Hoplites were citizen-soldiers of Ancient Greek city-states who were primarily armed with spears and shields. Their main tactic was the phalanx formation. The hoplites were primarily free citizens—propertied farmers and artisans—who were able to afford the bronze armor suit and weapons (estimated at a third to a half of its able-bodied adult male population). Hoplites generally received basic military training.
In the 8th or 7th century BC Greek armies adopted a military innovation known as the phalanx formation. This tactic proved successful in defeating the Persians when employed by the Athenians at the Battle of Marathon in 490 BC during the First Greco-Persian War. The Persian archers and light troops who fought in the Battle of Marathon failed, in part, because their bows were too weak for their arrows to penetrate the Greek shields and armor, and their own armor and shields could not stand up to the longer spears and swords of the Greeks. The phalanx was also successfully employed by the Greeks at the Battle of Thermopylae in 480 BC and at the Battle of Plataea in 479 BC during theSecond Greco-Persian War.

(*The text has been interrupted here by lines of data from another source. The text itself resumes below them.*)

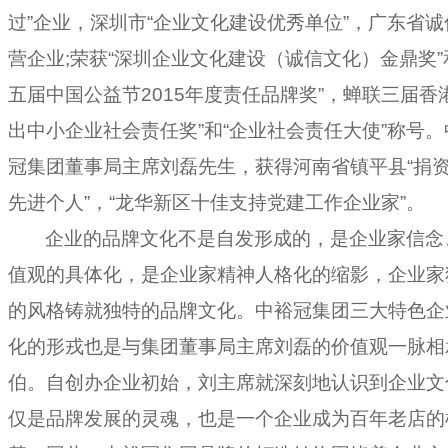
过”企业，深圳市“企业文化建设优秀单位”，广东省诚
营企业
;
荣获“深圳企业文化建设（诚信文化）金鼎奖”
五届中国公益节2015年度责任品牌奖”，蝉联三届香
出中小企业社会责任奖”和“企业社会责任大使”称号。
冠集团董事局主席刘磊先生，获得河南省镇平县“捐
先进个人”，“龙华新区十佳支持党建工作企业家”。
企业的品牌文化不是自发形成的，是企业家信念
值观的具体化，是企业家精神人格化的缩影，企业家
的风格铸就独特的品牌文化。中裕冠集团三大特色企
化的形戎也是与集团董事局主席刘磊的价值观一脉相
伯。自创办企业初始，刘主席就深刻地认识到企业文
仅是品牌发展的灵魂，也是一个企业成为百年老店的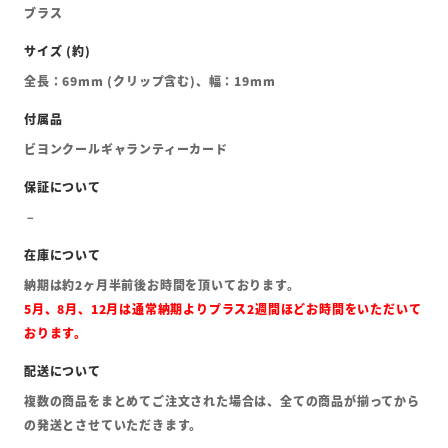
ブラス
全長：69mm (クリップ含む)、幅：19mm
ビヨンクールギャランティーカード
納期は約2ヶ月半前後お時間を頂いております。
5月、8月、12月は通常納期よりプラス2週間ほどお時間をいただいて
おります。
複数の商品をまとめてご注文された場合は、全ての商品が揃ってから
の発送とさせていただきます。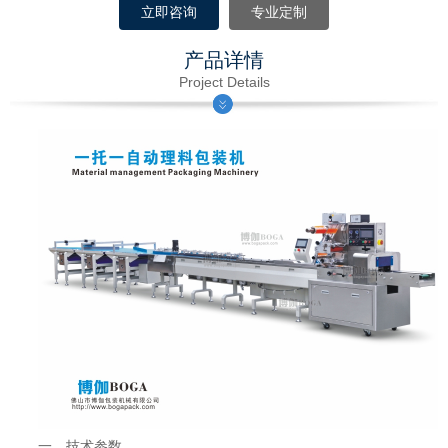
立即咨询
专业定制
产品详情
Project Details
一、
技术参数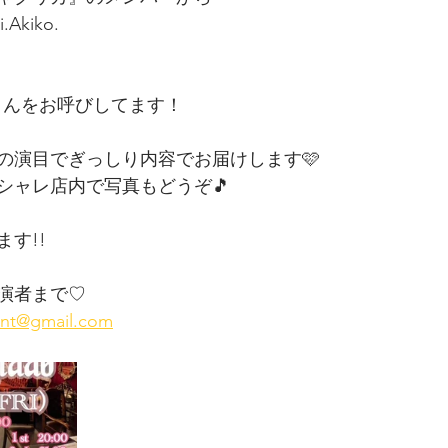
i.Akiko.
MIHOさんをお呼びしてます！
別の演目でぎっしり内容でお届けします🩷
シャレ店内で写真もどうぞ🎵
す!!
演者まで♡
ent@gmail.com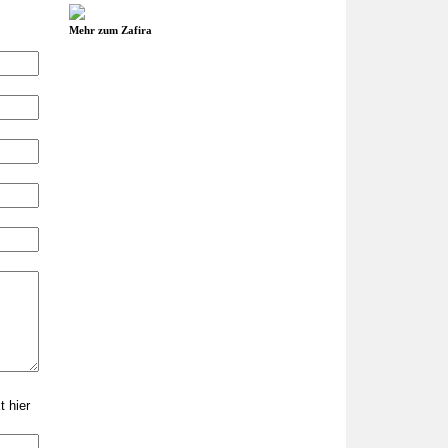
Mehr zum Zafira
 hier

The word hoplite (Greek: ὁπλίτης hoplitēs; pl. ὁπλῖται hoplitai) derives from hoplon (ὅπλον, plural hopla ὅπλα), the type of shield used by the soldiers. There is however considerable debate about this as the shield was more commonly known as an aspis.
Although, as a word, hopla could also denote the soldiers' weapons or even their full armament.[2] In later usage, the term hoplite is used to denote any armored infantry such as the Swiss mercenaries during the Burgundian Wars (1474–1477). In the modern Hellenic Army, the word hoplite (Greek: oπλίτης) is used to refer to an infantryman.